I am Odysseus son of Laertes, known before all men
for the crafty study of designs, and my fame goes up to the heavens.
I am at home in sunny Ithaka. There is a mountain
there that stands tall, leaf-trembling Neritos, and there are islands
settled around it, lying one very close to another.
There is Doulichion and Same, wooded Zakynthos,
but my island lies low and away, last of all on the water
towards the dark, with the rest below facing east and sunshine,
a rugged place but a good nurse of men; for my part
I cannot think of any place sweeter to look at.
When Odysseus reaches Ithaka, he must disguise himself to escape detection by the noblemen who have been besieging his wife, Penelope, with offers of marriage. How to oust them from his home and re-establish his command are problems, but solvable.

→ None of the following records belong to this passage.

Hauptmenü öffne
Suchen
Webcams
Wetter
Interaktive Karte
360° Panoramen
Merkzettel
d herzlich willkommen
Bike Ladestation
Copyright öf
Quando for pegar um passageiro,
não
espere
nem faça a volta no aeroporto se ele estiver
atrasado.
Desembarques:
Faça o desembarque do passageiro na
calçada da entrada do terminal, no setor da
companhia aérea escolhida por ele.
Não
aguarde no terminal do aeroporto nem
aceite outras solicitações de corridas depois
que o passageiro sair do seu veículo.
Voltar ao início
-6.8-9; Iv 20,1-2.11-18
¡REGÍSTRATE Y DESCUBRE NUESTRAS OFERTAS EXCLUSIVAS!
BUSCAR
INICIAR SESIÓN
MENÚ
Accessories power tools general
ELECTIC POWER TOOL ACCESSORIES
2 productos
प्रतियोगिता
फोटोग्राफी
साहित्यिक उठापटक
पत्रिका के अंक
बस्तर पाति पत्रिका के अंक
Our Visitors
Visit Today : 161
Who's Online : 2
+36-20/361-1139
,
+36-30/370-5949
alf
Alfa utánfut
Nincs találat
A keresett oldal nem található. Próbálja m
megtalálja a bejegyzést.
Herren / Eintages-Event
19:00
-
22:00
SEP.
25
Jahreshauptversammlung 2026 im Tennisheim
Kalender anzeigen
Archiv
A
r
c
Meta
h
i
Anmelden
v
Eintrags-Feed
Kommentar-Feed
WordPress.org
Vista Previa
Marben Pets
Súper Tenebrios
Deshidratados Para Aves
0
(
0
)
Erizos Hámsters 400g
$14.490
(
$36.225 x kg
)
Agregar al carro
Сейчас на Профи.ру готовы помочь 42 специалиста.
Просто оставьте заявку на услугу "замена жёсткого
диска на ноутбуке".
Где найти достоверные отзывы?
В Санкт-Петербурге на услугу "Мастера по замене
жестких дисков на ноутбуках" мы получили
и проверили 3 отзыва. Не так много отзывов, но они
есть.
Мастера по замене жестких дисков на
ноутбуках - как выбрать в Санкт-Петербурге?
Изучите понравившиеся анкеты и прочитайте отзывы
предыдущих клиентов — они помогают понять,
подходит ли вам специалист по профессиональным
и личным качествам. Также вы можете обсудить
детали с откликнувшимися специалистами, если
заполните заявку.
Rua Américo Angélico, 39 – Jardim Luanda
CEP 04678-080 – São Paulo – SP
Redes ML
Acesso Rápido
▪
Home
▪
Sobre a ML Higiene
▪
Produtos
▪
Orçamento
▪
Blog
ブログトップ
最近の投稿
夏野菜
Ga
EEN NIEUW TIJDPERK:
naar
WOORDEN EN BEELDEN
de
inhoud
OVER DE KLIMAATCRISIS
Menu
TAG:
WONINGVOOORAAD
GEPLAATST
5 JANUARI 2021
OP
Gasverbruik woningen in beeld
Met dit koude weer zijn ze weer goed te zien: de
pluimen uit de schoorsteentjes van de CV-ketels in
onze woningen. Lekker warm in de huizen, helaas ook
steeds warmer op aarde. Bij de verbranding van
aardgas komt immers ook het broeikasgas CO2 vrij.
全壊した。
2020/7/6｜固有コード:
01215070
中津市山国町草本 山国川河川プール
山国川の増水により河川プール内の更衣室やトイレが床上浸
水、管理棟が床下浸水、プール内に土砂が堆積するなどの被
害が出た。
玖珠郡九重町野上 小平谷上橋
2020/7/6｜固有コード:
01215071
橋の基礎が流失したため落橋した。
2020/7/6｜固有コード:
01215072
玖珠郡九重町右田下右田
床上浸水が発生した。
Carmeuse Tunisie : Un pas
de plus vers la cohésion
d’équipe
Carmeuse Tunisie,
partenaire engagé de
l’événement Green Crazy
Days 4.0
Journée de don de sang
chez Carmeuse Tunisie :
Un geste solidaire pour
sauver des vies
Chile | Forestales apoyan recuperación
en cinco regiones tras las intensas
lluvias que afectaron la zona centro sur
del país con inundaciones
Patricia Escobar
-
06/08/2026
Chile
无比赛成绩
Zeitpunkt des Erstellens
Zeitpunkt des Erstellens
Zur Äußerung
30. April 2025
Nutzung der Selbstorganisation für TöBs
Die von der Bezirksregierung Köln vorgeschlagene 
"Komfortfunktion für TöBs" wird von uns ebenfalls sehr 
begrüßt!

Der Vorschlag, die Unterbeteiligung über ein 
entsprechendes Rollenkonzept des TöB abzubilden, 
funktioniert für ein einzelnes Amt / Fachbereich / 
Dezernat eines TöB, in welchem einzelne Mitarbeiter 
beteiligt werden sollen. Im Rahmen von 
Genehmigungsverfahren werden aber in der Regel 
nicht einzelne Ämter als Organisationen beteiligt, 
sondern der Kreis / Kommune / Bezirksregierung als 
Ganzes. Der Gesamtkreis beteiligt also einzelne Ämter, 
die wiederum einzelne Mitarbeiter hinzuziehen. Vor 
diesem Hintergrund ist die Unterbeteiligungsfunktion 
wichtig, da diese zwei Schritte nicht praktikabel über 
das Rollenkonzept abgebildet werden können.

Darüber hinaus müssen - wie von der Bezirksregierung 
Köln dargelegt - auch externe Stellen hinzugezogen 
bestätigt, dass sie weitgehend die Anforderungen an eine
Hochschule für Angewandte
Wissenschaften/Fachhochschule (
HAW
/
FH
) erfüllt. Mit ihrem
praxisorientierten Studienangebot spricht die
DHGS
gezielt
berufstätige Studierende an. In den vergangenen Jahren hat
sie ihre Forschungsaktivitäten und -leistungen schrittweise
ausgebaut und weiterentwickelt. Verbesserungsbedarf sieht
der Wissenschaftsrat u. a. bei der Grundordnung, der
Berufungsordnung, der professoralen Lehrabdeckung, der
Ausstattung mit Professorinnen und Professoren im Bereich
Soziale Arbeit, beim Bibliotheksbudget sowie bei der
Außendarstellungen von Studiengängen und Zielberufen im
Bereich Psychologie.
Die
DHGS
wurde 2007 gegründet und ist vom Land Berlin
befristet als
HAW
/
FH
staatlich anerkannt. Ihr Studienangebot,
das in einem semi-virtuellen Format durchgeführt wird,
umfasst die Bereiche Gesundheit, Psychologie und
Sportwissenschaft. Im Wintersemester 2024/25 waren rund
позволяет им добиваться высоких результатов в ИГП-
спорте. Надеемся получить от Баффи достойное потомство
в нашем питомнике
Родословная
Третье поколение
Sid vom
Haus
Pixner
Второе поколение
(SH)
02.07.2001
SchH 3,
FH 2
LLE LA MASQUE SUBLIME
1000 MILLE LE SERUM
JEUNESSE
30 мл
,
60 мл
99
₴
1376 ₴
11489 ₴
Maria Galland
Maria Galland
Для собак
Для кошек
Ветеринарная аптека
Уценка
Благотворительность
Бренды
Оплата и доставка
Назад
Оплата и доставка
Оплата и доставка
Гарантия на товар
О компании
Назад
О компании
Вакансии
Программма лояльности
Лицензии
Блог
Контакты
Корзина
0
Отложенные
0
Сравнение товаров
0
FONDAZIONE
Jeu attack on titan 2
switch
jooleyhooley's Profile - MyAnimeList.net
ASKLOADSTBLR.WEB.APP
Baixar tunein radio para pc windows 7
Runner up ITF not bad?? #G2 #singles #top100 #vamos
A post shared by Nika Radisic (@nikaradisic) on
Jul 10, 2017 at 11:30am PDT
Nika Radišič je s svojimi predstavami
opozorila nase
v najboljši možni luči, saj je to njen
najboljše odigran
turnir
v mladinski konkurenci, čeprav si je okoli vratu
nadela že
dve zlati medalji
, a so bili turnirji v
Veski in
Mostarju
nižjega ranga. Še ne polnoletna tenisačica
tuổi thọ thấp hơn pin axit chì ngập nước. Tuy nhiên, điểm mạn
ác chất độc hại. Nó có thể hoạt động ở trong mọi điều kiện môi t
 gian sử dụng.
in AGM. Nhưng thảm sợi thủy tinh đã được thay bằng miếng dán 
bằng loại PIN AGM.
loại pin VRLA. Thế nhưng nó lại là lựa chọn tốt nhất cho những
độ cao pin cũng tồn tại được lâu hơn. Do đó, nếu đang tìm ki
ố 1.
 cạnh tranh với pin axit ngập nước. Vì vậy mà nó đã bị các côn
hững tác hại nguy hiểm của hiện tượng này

Insoluble is the most poignant of all the reunions that Odysseus experiences, one that takes place only by instinct and sense, and not by touch and word, embrace and cry of recognition. It is arguably the most memorable demonstration of canine faithfulness – and faith – in all literature. Argos, Odysseus’ once splendid hunting dog, is now aged and neglected, tick-ridden and left to lie on a pile of dung. (Book XVII, lines 301-305; Rieu translation)
“But directly he became aware of Odysseus’ presence, he wagged his tail and dropped his ears, though he lacked the strength now to come nearer to his master. Odysseus turned his eyes away and … brushed away a tear…”
Odysseus cannot acknowledge Argos for fear of being discovered and so, without greeting or goodbye (Book XVII, lines 326-327; Lattimore translation):
But the doom of dark death now closed over the dog, Argos,
When, after nineteen years had gone by, he had seen Odysseus.
It is a homecoming day for Odysseus, and so Argos has gone home too, forever.